The NCTR was established in 2015 to be the permanent home of the Truth and Reconciliation Commission’s records, to continue documenting the stories of survivors and of residential institutions, to be a centre of the educational efforts that are key to reconciliation, and to be a place of healing for Survivors and their families. In addition to archival holdings and an extensive oral history collection, the NCTR is home to the Bentwood Box which travelled the country with the TRC Commissioners gathering expressions of reconciliation (including the United Church’s “broken chalice”) and the ongoing National Student Memorial Register, naming children known to have died in residential institutions. We continue to share our records with the NCTR, including records from other colonizing institutions (not previously collected by the TRC), which we began digitizing in late 2021.

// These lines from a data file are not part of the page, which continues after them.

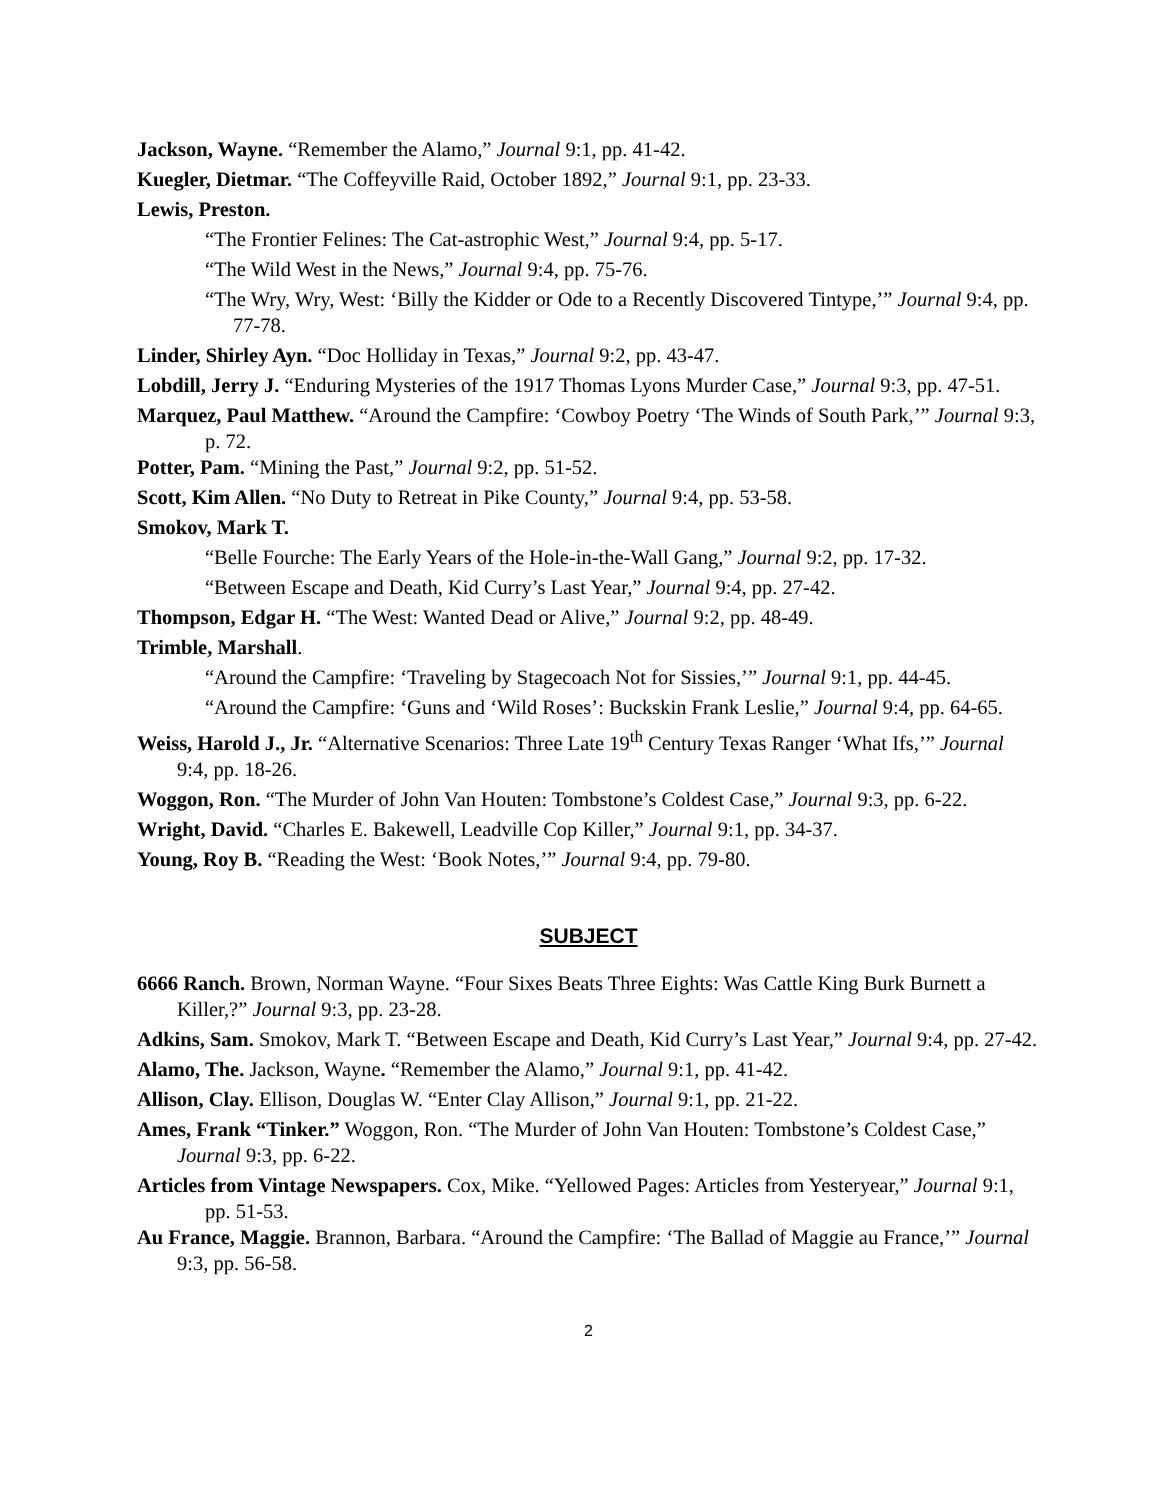Jackson, Wayne. “Remember the Alamo,” Journal 9:1, pp. 41-42.
Kuegler, Dietmar. “The Coffeyville Raid, October 1892,” Journal 9:1, pp. 23-33.
Lewis, Preston.
“The Frontier Felines: The Cat-astrophic West,” Journal 9:4, pp. 5-17.
“The Wild West in the News,” Journal 9:4, pp. 75-76.
“The Wry, Wry, West: ‘Billy the Kidder or Ode to a Recently Discovered Tintype,’” Journal 9:4, pp. 77-78.
Linder, Shirley Ayn. “Doc Holliday in Texas,” Journal 9:2, pp. 43-47.
Lobdill, Jerry J. “Enduring Mysteries of the 1917 Thomas Lyons Murder Case,” Journal 9:3, pp. 47-51.
Marquez, Paul Matthew. “Around the Campfire: ‘Cowboy Poetry ‘The Winds of South Park,’” Journal 9:3, p. 72.
Potter, Pam. “Mining the Past,” Journal 9:2, pp. 51-52.
Scott, Kim Allen. “No Duty to Retreat in Pike County,” Journal 9:4, pp. 53-58.
Smokov, Mark T.
“Belle Fourche: The Early Years of the Hole-in-the-Wall Gang,” Journal 9:2, pp. 17-32.
“Between Escape and Death, Kid Curry’s Last Year,” Journal 9:4, pp. 27-42.
Thompson, Edgar H. “The West: Wanted Dead or Alive,” Journal 9:2, pp. 48-49.
Trimble, Marshall.
“Around the Campfire: ‘Traveling by Stagecoach Not for Sissies,’” Journal 9:1, pp. 44-45.
“Around the Campfire: ‘Guns and ‘Wild Roses’: Buckskin Frank Leslie,” Journal 9:4, pp. 64-65.
Weiss, Harold J., Jr. “Alternative Scenarios: Three Late 19<sup>th</sup> Century Texas Ranger ‘What Ifs,’” Journal 9:4, pp. 18-26.
Woggon, Ron. “The Murder of John Van Houten: Tombstone’s Coldest Case,” Journal 9:3, pp. 6-22.
Wright, David. “Charles E. Bakewell, Leadville Cop Killer,” Journal 9:1, pp. 34-37.
Young, Roy B. “Reading the West: ‘Book Notes,’” Journal 9:4, pp. 79-80.
SUBJECT
6666 Ranch. Brown, Norman Wayne. “Four Sixes Beats Three Eights: Was Cattle King Burk Burnett a Killer,?” Journal 9:3, pp. 23-28.
Adkins, Sam. Smokov, Mark T. “Between Escape and Death, Kid Curry’s Last Year,” Journal 9:4, pp. 27-42.
Alamo, The. Jackson, Wayne. “Remember the Alamo,” Journal 9:1, pp. 41-42.
Allison, Clay. Ellison, Douglas W. “Enter Clay Allison,” Journal 9:1, pp. 21-22.
Ames, Frank “Tinker.” Woggon, Ron. “The Murder of John Van Houten: Tombstone’s Coldest Case,” Journal 9:3, pp. 6-22.
Articles from Vintage Newspapers. Cox, Mike. “Yellowed Pages: Articles from Yesteryear,” Journal 9:1, pp. 51-53.
Au France, Maggie. Brannon, Barbara. “Around the Campfire: ‘The Ballad of Maggie au France,’” Journal 9:3, pp. 56-58.
2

The NCTR has physically outgrown its current space on the grounds of the University of Manitoba (Treaty One Territory) and is planning for a new permanent home for these records and to provide space for its work. In November 2022, the Government of Canada invested $60 million for this initiative, and the NCTR has since initiated a capital campaign for the remaining $40 million. After an initial $5 million investment from the Winnipeg Foundation, the NCTR began meeting with other potential donors, including our three churches.
The Anglican, Presbyterian, and United Churches have a long history of working together on issues related to the settlement agreement and the Truth and Reconciliation Commission. We collaborate on many other issues and are now about to embark upon shared office space, bringing a new dimension of collaboration to our relationship. When each of the churches were approached by the NCTR in the summer of 2024 to explore how we might contribute to the capital campaign, senior leadership agreed that this should be another such collaborative effort.
The General Secretary proposes that the United Church contribute from its reserves to this effort. The other denominations will make their own contributions and the collective total amount would be publicly attributed to “The Anglican Church of Canada, The Presbyterian Church in Canada, and The United Church of Canada.” This proposal is rooted in the principles of reconciliation, Indigenous data sovereignty, and ecumenism: in the framework of the Lund principle, that churches should act together in all matters except those in which deep differences of conviction compel them to act separately.
To not respond to this request in this manner would be to dishonour these principles to which we have so often and so publicly pledged. More specifically, to not respond to the call to build a proper home for Indigenous stewardship of materials related to the TRC helps open the door further denialism of residential institutions, which the Special Interlocutor on Missing Children and Unmarked Graves and Burial Sites calls on us to resist.
Support for the NCTR capital campaign would not in any way reduce the United Church General and Regional Council Archives’ continuing commitment to fully and directly sharing records with survivors and communities.